There’s more to it than that, and a surprise or two plot-wise that I won’t spoil, but that’s how most of the movie plays out. It’s an unglamorized portrayal of parenting, of aging, and of marriage. It does what most movies fail to by showing the “other” side of these aspect. When most movies try, they play it off for laughs; Tully has some of those, but it’s serious about its subject matter. It wants you to pay attention to it and think about it.
A significant amount of this credit should go to Charlize Theron, who turns in yet another fantastic performance as Marlo. If you can’t empathize with her in this movie, that’s on you; she’s so good that you can feel the tired, stressed-out, done-with-it attitude dripping off her. Mackenzie Davis shows up like a lightning bolt of energy, but reveals a deeper character as the film goes on.
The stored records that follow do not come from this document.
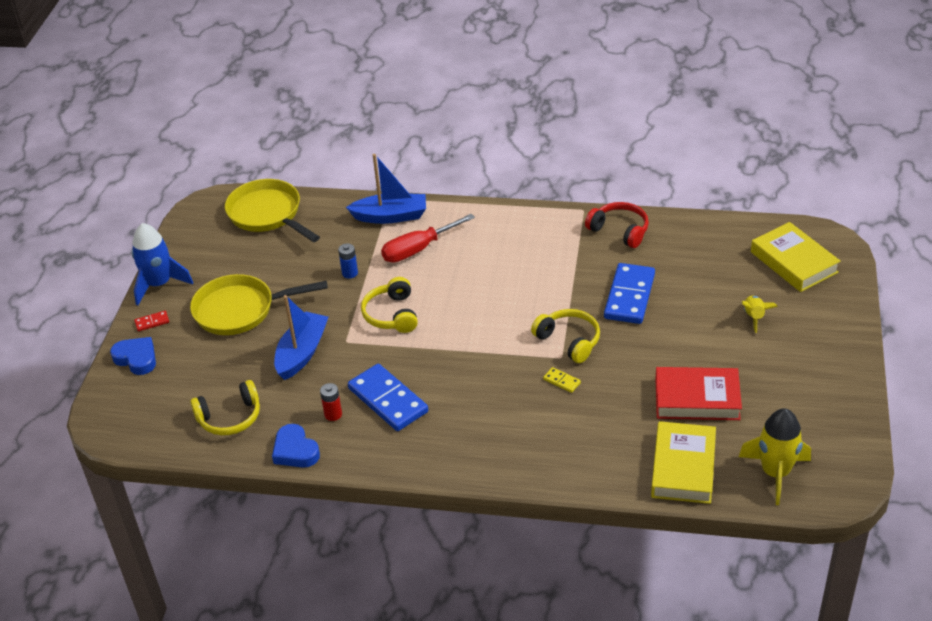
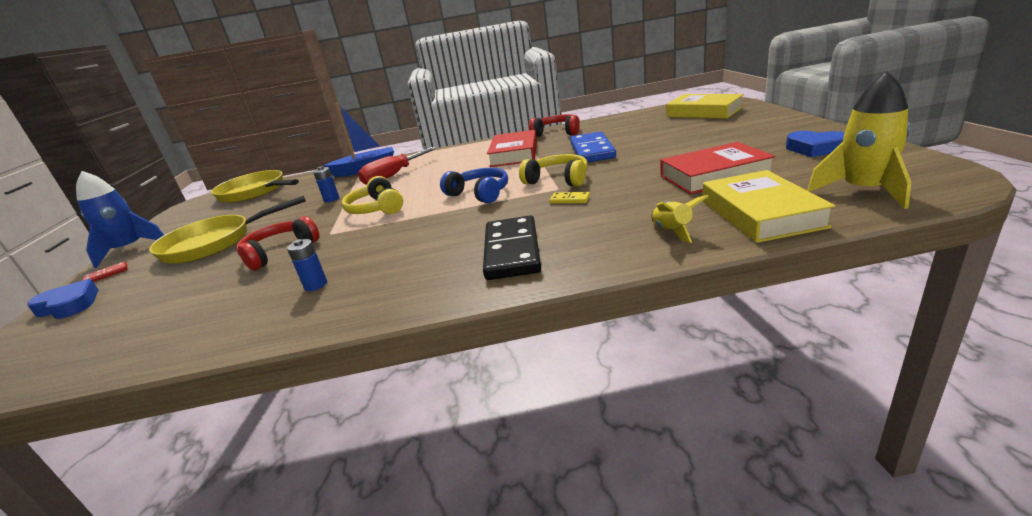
camera: 15 degrees left, 15 degrees down
yellow headphones [190,380,260,436] -> none
blue heart [272,424,320,468] -> blue heart moved to [786,131,845,157]
blue boat [274,295,328,380] -> red headphones [237,216,320,271]
red battery [320,383,342,421] -> blue battery [287,239,327,291]
blue domino [348,364,428,431] -> none
yellow rocket [742,295,778,333] -> yellow rocket moved to [652,195,709,243]
none -> blue headphones [440,168,508,203]
none -> black domino [483,215,541,280]
none -> red book [487,130,537,167]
The kids are all good, and so are Ron Livingston and Mark Duplass—whose roles are smaller, but still important to the overall story. But make no mistake: It’s Theron’s movie.
I hope we get more movies directed by Jason Reitman, written by Diablo Cody, and starring Charlize Theron. I know we’ve only had two films from this trio, but they’ve both been really solid, and Tully is even better than the first outing. It’s a deep, unglamorous portrayal of parenting, aging, and marriage—focused primarily on motherhood. Cody’s writing keeps getting better, Reitman is almost always a solid director, and Theron adds another fantastic performance to a really long list of them. Tully is great.
Conclusion: Tully is a deep, unglamorous portrayal of parenting, aging, and marriage.
Recommendation: If you want a raw, “real” version of motherhood, check out Tully.